She Is a Camera

Women go behind the lens and create no end of outrage in Metro Cinema documentary series
Photo Supplied

WOMEN PHOTOGRAPHERS ON FILM
Fri-Mon, Jan 18-21. Metro Cinema (Zeidler Hall, The Citadel). See metrocinema.org for details and showtimes.

“I am most often drawn towards creating spectral images of the female form that are intangible and mysterious,” Edmonton photographer Jill Watamaniuk has written, adding that “happy accidents” and mysterious, intangible influences are crucial to her work. In this respect, Watamaniuk has a lot in common with contemporary American photographer Sally Mann, a celebrated artist who is the subject of one of the films in Metro Cinema’s Women Photographers on Film series this weekend.

Watamaniuk is also the curator for this film series; she’s programmed four wildly different international feature films and paired them with three Canadian shorts. “I really wanted to do something in the visual arts,” she says, “because I think that they’re underrepresented, and then I wanted to do photography films, and then I wanted to do women in photography. Of course, it’s a really rare pool of films anyway and it’s even smaller in terms of films about women photographers.” However, Watamaniuk has managed to create a diverse lineup featuring several different artists and aesthetics. 

Juan Mandelbaum’s Ringl and Pit is the most straightforward of the batch, as far as documentaries go—it’s a “life and times- type film about photographers Grete Stern and Ellen Auerbach, two early women commercial photographers who opened the Ringl + Pit studio in Weimar-era Berlin before escaping Nazi persecution and eventually setting in North and South America. Two middle-class Jewish women, Stern and Auerbach defied convention (both socially and artistically), creating daring work often inspired by the Bauhaus school. At only 56 minutes long and with some pedestrian directorial choices (why include so much Kurt Weill in the soundtrack? We get that it’s set in the late-’20s/early-’30s Berlin), Ringl and Pit feels like a PBS special, but the personalities of the two women and the strength of their art make this film worth seeing.

Steven Cantor’s more introspective What Remains reflects on the life and work of Sally Mann, whom Time once hailed as “America’s greatest photographer.” But Mann’s work has also been the target of harsh criticism, most of it directed at her startlingly frank nude photos of her young children. What Remains slowly tells the story of Mann’s life and work while giving a vivid portrait of her artistic process and inspiration, including the ways in which her familial relationships express themselves in her photography. Spanning five years and the creation of a new collection (which includes the beautiful but frightening photos of human bodies in various states of decomposition, also titled What Remains, that Mann published in 2003), the film is a wonderful look at an artist who is reaching iconic status. 

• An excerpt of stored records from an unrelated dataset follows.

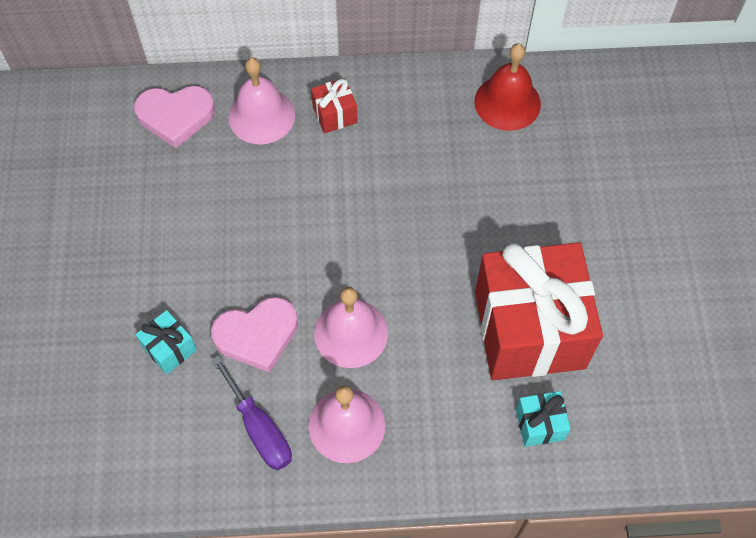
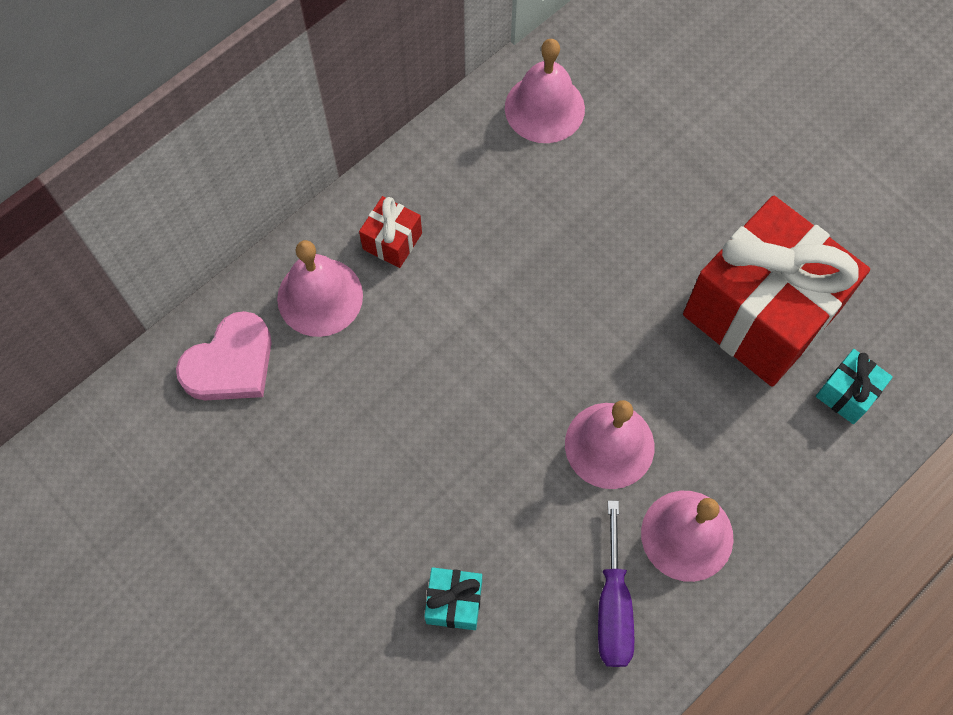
camera: 40 degrees left, 5 degrees up
pink heart [211,297,298,373] -> none
purple screwdriver [212,356,292,470] -> purple screwdriver turned 75 degrees clockwise [598,500,634,667]
red bell [474,44,541,131] -> pink bell [505,39,585,143]

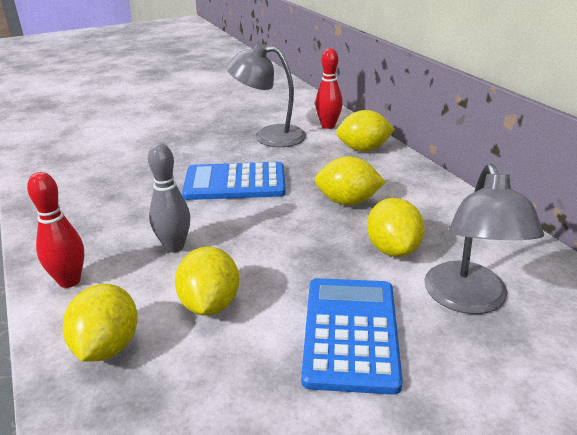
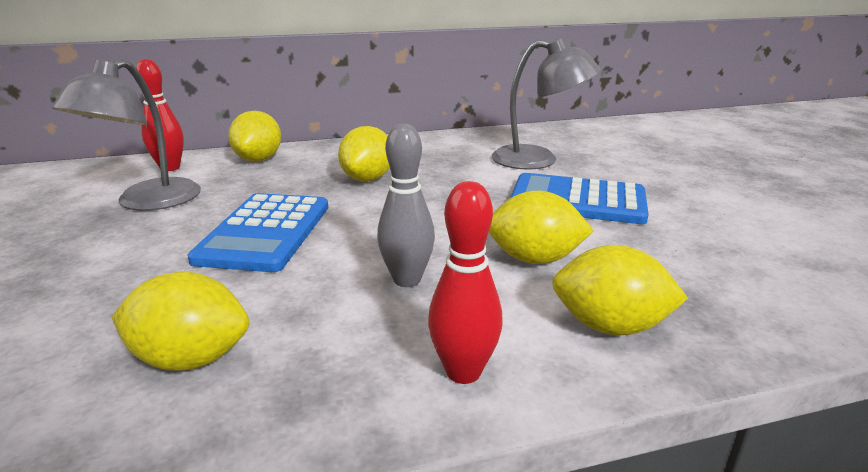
camera: 80 degrees left, 5 degrees down
yellow lemon [367,198,425,257] -> yellow lemon moved to [112,271,249,371]

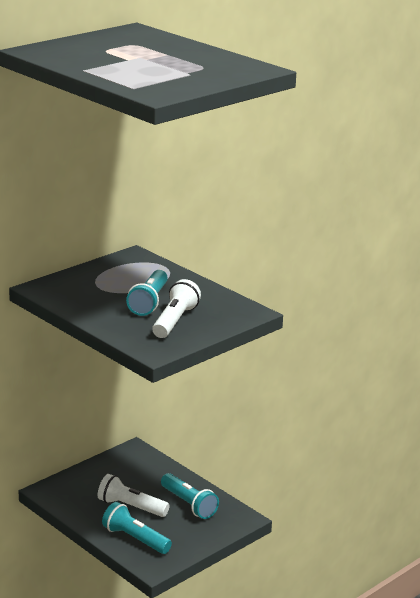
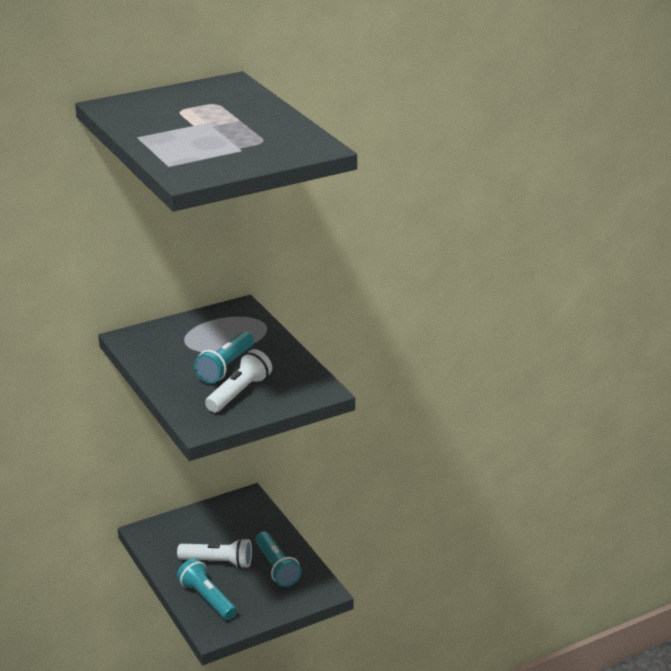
camera: 15 degrees right, 5 degrees up
white flashlight [98,474,170,517] -> white flashlight turned 150 degrees clockwise [177,538,252,569]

Tierney Gearon: The Mother Project also examines a controversial American photographer. Gearon’s 2001 exhibition in the Saatchi Gallery was nearly closed by London police after some labelled it child pornography. Her new work is also challenging: Gearon has undertaken the ambitious project of photographing her schizophrenic (and very difficult) mother. Directors Jack Youngelson and Peter Sutherland film The Mother Project in a cinéma-vérité style that’s nearly as uncomfortable for the audience as Alberta and David Maysles’ 1975 Grey Gardens, occasionally punctuated by Gearon’s aggressive images. Like What Remains, Gearon’s relationships with her family take centre stage, leaving the audience with a haunting sense of how personal her self-proclaimed “therapeutic” art really is. 

“Being a photographer myself,” Watamaniuk says, “I knew that my taste would influence the selection of films, but I also wanted to keep in mind the Metro audience and find films that were fascinating in terms of choosing photographers that maybe don’t do the traditional, classical kind of photograph, but do images that are more ambiguous and open to interpretation.” 

Sure enough, the four feature films in this showcase are detailed looks at challenging, provocative artists whose works and lives are fascinating precisely because they demand audience engagement.